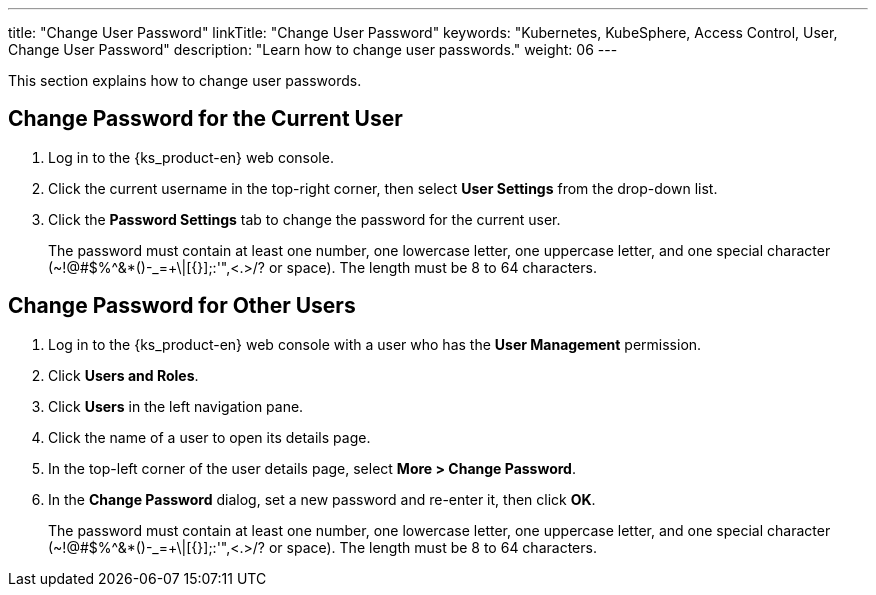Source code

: ---
title: "Change User Password"
linkTitle: "Change User Password"
keywords: "Kubernetes, KubeSphere, Access Control, User, Change User Password"
description: "Learn how to change user passwords."
weight: 06
---

:ks_menu: **Users and Roles**
:ks_navigation: **Users**
:ks_permission: **User Management**

This section explains how to change user passwords.

== Change Password for the Current User

. Log in to the {ks_product-en} web console.

. Click the current username in the top-right corner, then select **User Settings** from the drop-down list.

. Click the **Password Settings** tab to change the password for the current user.
+
The password must contain at least one number, one lowercase letter, one uppercase letter, and one special character (~!@#$%^&*()-_=+\|[{}];:'",<.>/? or space). The length must be 8 to 64 characters.

== Change Password for Other Users

. Log in to the {ks_product-en} web console with a user who has the pass:a,q[{ks_permission}] permission.
. Click pass:a,q[{ks_menu}].
. Click pass:a,q[{ks_navigation}] in the left navigation pane.
. Click the name of a user to open its details page.
. In the top-left corner of the user details page, select **More > Change Password**.
. In the **Change Password** dialog, set a new password and re-enter it, then click **OK**.
+
The password must contain at least one number, one lowercase letter, one uppercase letter, and one special character (~!@#$%^&*()-_=+\|[{}];:'",<.>/? or space). The length must be 8 to 64 characters.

● ● ● ● ● ● ●

Copy out every line of the material above that mentions the word "passwords".

### Solved exercise
description: "Learn how to change user passwords."
This section explains how to change user passwords.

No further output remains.